MLPerf Inference v4.1 is out. In this generation, there were only 40 edge results submitted which is not a lot. Instead, this turned into primarily a data center inference exercise. MLPerf is typically an NVIDIA affair, but a few others joined this round and provided some exciting results.
MLPerf Inference v4.1 NVIDIA B200 Whallops AMD MI300X
We found two results for single SXM/OAM accelerators. First though, let us get to the AMD provided slides.
AMD was quick to note the Llama2-70B inference results scaled well from one to eight MI300X, the company’s top-end GPU right now.
Likewise, it is very competitive against the NVIDIA H100 platform and using AMD EPYC “Turin” expected to release in Q4 it will see further gains (the NVIDIA DGX H100 uses an older processor, but other vendors offer AMD CPUs and NVIDIA GPUs.)
That seemed very exciting until we started looking at the data. Here is a look at the top AMD MI300X GPU at 750W versus the NVIDIA B200 at 1000W:
We also found a single GPU result for the NVIDIA H200, and it appears as though NVIDIA is picking up a lot of performance here, at least in the single GPU results.
Single GPUs may not be overly interesting for high-end inference, although AMD touts being able to fit entire inference models on a single GPU. At the same time, those are some fairly shocking results. These days lower power is good, but data centers are going to see a result like the MI300X and B200 and see a clear winner. AMD says that the MI300X is a competitor to the NVIDIA H100 while the forthcoming MI325X is a competitor to the H200. Still, in a power limited world, Blackwell is looking like a beast.
UntetherAI Rises Against NVIDIA
UntetherAI showed some great results. In the power tests, it used six accelerators to NVIDIA’s eight H200s. NVIDIA may have led 480K to 310K in the resnet Queries/s and 556K to 334K on the Offline Samples/s side. At the same time, NVIDIA used around 5kW in each case, and UntetherAI used around 1kW. That means the performance per watt results were stellar for the startup.
Those are really surprising results for the startup we covered two years ago in our Untether.AI Boqueria 1458 RISC-V Core AI Accelerator Hot Chips coverage.
Final Words
It was a bit strange to have a MLPerf Inference series without many edge devices. Real applications are running every day with computer vision, and other AI applications, so it feels a bit strange that the focus was primarily on data center. At the same time, data center spending is huge, so perhaps that makes sense.
There was quite a lot of new hardware in this, including AMD EPYC “Turin”, Intel “Granite Rapids” 6980P, Google TPU v6e / v5e, and NVIDIA Grace.

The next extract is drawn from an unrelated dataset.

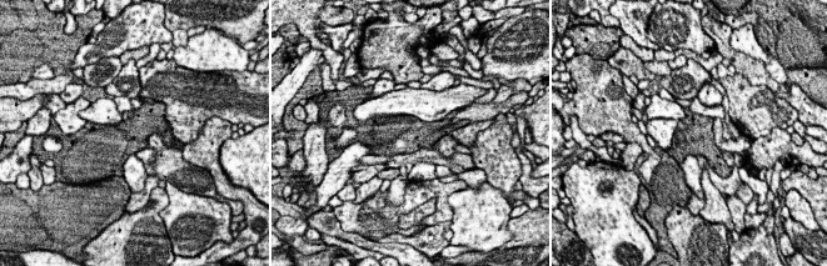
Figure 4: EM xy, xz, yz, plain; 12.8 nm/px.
Look: em 3.6 µm planes (letters) at the same point. See the neighbours.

My understanding is the B200 is much faster than the H100 and H200 on the low-precision tensor arithmetic used in MLPerf, but the differences for double precision scientific workloads are not so much. I also believe the MI300X was originally focused on science rather than generative AI.

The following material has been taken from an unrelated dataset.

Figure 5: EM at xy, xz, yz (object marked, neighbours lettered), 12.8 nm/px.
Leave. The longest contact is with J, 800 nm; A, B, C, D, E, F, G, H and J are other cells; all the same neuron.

As AI and science have different requirements, it’s not surprising there are trade-offs when designing hardware. As a follow-up, it would be interesting to compare the same accelerators using a benchmark that reflects scientific workloads.

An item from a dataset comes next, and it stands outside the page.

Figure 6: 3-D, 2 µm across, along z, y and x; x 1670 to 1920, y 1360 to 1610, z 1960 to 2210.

Performance from FP4 to FP8 has doubled (x2).
The die size has almost doubled, from B200 to B100/H100/H200 (~x2).
A fourfold increase (x4) in performance is a reasonable trade-off considering the hardware design.
In terms of die size efficiency, Blackwell simply converts FP64 units to lower precision for AI computing. However, from a power consumption standpoint, this represents a step forward.
H200 vs MI300X seems to be mainly due to the tdp difference. mI300x to B200 seems to be tdp+ lower precision.
I am gonna guess that MI350x is going to be in the similar ballpark as B200 with fp4, but might arrive a bit later (or not given Nvidia remaking masks?)